What this task involves -
Nothing should be left out when you copy the entries below.

Stored items from a collection:

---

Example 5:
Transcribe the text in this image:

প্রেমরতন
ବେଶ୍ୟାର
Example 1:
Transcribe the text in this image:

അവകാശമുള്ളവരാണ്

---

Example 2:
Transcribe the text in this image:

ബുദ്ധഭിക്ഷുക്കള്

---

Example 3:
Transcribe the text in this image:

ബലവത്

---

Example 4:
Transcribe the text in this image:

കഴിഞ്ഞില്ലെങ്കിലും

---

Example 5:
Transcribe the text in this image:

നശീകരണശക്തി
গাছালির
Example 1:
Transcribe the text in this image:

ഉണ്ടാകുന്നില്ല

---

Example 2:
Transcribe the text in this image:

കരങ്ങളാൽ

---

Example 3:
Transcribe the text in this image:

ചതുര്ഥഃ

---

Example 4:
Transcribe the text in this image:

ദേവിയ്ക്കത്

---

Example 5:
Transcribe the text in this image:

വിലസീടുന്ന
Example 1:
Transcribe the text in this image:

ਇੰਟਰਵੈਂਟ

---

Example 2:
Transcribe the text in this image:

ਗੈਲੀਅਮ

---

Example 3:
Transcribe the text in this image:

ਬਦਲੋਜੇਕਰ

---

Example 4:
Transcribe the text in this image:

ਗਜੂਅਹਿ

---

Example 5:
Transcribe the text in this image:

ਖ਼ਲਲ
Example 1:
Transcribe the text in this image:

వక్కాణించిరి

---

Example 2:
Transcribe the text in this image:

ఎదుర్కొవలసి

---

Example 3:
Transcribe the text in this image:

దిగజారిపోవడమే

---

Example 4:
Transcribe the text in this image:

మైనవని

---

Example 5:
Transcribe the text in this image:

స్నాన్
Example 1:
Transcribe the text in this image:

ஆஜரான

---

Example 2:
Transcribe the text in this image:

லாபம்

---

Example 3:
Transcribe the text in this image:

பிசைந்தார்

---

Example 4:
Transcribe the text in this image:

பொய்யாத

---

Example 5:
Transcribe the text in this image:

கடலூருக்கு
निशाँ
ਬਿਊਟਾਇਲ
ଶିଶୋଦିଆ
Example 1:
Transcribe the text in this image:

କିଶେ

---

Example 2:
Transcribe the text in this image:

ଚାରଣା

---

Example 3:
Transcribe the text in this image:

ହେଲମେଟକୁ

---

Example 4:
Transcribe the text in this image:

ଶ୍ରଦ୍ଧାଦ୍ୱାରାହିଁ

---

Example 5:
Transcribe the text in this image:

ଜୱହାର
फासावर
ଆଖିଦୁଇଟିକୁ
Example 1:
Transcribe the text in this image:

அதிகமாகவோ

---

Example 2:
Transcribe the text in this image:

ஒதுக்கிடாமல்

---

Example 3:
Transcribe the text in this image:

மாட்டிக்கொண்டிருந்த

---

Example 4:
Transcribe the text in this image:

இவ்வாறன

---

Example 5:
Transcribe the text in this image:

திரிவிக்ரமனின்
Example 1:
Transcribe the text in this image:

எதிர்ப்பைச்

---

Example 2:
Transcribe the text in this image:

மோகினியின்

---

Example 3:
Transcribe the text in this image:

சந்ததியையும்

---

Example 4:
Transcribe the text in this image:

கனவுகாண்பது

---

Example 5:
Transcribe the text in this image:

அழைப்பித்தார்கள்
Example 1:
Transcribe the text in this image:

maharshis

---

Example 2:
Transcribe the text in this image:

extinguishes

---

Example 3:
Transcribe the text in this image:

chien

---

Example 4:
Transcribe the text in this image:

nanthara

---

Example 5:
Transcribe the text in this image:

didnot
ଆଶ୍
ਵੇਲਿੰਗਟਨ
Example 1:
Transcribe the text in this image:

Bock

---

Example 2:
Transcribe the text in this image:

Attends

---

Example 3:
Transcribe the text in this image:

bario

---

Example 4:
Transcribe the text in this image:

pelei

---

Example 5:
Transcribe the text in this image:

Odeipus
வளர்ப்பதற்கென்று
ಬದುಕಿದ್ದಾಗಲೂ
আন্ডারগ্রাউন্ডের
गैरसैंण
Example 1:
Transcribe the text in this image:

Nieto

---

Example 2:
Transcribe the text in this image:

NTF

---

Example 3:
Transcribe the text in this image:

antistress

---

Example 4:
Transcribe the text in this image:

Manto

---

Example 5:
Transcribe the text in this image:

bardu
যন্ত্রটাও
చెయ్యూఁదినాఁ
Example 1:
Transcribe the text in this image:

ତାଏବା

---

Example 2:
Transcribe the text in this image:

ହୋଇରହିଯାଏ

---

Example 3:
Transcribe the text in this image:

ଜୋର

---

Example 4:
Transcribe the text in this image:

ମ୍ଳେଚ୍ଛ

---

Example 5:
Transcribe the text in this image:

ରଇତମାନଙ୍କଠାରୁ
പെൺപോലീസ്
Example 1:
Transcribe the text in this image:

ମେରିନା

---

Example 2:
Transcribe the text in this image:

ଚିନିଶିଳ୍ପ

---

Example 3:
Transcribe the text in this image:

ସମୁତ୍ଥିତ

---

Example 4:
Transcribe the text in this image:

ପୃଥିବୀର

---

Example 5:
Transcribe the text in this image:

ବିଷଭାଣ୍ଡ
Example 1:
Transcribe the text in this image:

Answer to this exercise -
---

Example 5:
Transcribe the text in this image:

প্রেমরতন
ବେଶ୍ୟାର
Example 1:
Transcribe the text in this image:

അവകാശമുള്ളവരാണ്

---

Example 2:
Transcribe the text in this image:

ബുദ്ധഭിക്ഷുക്കള്

---

Example 3:
Transcribe the text in this image:

ബലവത്

---

Example 4:
Transcribe the text in this image:

കഴിഞ്ഞില്ലെങ്കിലും

---

Example 5:
Transcribe the text in this image:

നശീകരണശക്തി
গাছালির
Example 1:
Transcribe the text in this image:

ഉണ്ടാകുന്നില്ല

---

Example 2:
Transcribe the text in this image:

കരങ്ങളാൽ

---

Example 3:
Transcribe the text in this image:

ചതുര്ഥഃ

---

Example 4:
Transcribe the text in this image:

ദേവിയ്ക്കത്

---

Example 5:
Transcribe the text in this image:

വിലസീടുന്ന
Example 1:
Transcribe the text in this image:

ਇੰਟਰਵੈਂਟ

---

Example 2:
Transcribe the text in this image:

ਗੈਲੀਅਮ

---

Example 3:
Transcribe the text in this image:

ਬਦਲੋਜੇਕਰ

---

Example 4:
Transcribe the text in this image:

ਗਜੂਅਹਿ

---

Example 5:
Transcribe the text in this image:

ਖ਼ਲਲ
Example 1:
Transcribe the text in this image:

వక్కాణించిరి

---

Example 2:
Transcribe the text in this image:

ఎదుర్కొవలసి

---

Example 3:
Transcribe the text in this image:

దిగజారిపోవడమే

---

Example 4:
Transcribe the text in this image:

మైనవని

---

Example 5:
Transcribe the text in this image:

స్నాన్
Example 1:
Transcribe the text in this image:

ஆஜரான

---

Example 2:
Transcribe the text in this image:

லாபம்

---

Example 3:
Transcribe the text in this image:

பிசைந்தார்

---

Example 4:
Transcribe the text in this image:

பொய்யாத

---

Example 5:
Transcribe the text in this image:

கடலூருக்கு
निशाँ
ਬਿਊਟਾਇਲ
ଶିଶୋଦିଆ
Example 1:
Transcribe the text in this image:

କିଶେ

---

Example 2:
Transcribe the text in this image:

ଚାରଣା

---

Example 3:
Transcribe the text in this image:

ହେଲମେଟକୁ

---

Example 4:
Transcribe the text in this image:

ଶ୍ରଦ୍ଧାଦ୍ୱାରାହିଁ

---

Example 5:
Transcribe the text in this image:

ଜୱହାର
फासावर
ଆଖିଦୁଇଟିକୁ
Example 1:
Transcribe the text in this image:

அதிகமாகவோ

---

Example 2:
Transcribe the text in this image:

ஒதுக்கிடாமல்

---

Example 3:
Transcribe the text in this image:

மாட்டிக்கொண்டிருந்த

---

Example 4:
Transcribe the text in this image:

இவ்வாறன

---

Example 5:
Transcribe the text in this image:

திரிவிக்ரமனின்
Example 1:
Transcribe the text in this image:

எதிர்ப்பைச்

---

Example 2:
Transcribe the text in this image:

மோகினியின்

---

Example 3:
Transcribe the text in this image:

சந்ததியையும்

---

Example 4:
Transcribe the text in this image:

கனவுகாண்பது

---

Example 5:
Transcribe the text in this image:

அழைப்பித்தார்கள்
Example 1:
Transcribe the text in this image:

maharshis

---

Example 2:
Transcribe the text in this image:

extinguishes

---

Example 3:
Transcribe the text in this image:

chien

---

Example 4:
Transcribe the text in this image:

nanthara

---

Example 5:
Transcribe the text in this image:

didnot
ଆଶ୍
ਵੇਲਿੰਗਟਨ
Example 1:
Transcribe the text in this image:

Bock

---

Example 2:
Transcribe the text in this image:

Attends

---

Example 3:
Transcribe the text in this image:

bario

---

Example 4:
Transcribe the text in this image:

pelei

---

Example 5:
Transcribe the text in this image:

Odeipus
வளர்ப்பதற்கென்று
ಬದುಕಿದ್ದಾಗಲೂ
আন্ডারগ্রাউন্ডের
गैरसैंण
Example 1:
Transcribe the text in this image:

Nieto

---

Example 2:
Transcribe the text in this image:

NTF

---

Example 3:
Transcribe the text in this image:

antistress

---

Example 4:
Transcribe the text in this image:

Manto

---

Example 5:
Transcribe the text in this image:

bardu
যন্ত্রটাও
చెయ్యూఁదినాఁ
Example 1:
Transcribe the text in this image:

ତାଏବା

---

Example 2:
Transcribe the text in this image:

ହୋଇରହିଯାଏ

---

Example 3:
Transcribe the text in this image:

ଜୋର

---

Example 4:
Transcribe the text in this image:

ମ୍ଳେଚ୍ଛ

---

Example 5:
Transcribe the text in this image:

ରଇତମାନଙ୍କଠାରୁ
പെൺപോലീസ്
Example 1:
Transcribe the text in this image:

ମେରିନା

---

Example 2:
Transcribe the text in this image:

ଚିନିଶିଳ୍ପ

---

Example 3:
Transcribe the text in this image:

ସମୁତ୍ଥିତ

---

Example 4:
Transcribe the text in this image:

ପୃଥିବୀର

---

Example 5:
Transcribe the text in this image:

ବିଷଭାଣ୍ଡ
Example 1:
Transcribe the text in this image:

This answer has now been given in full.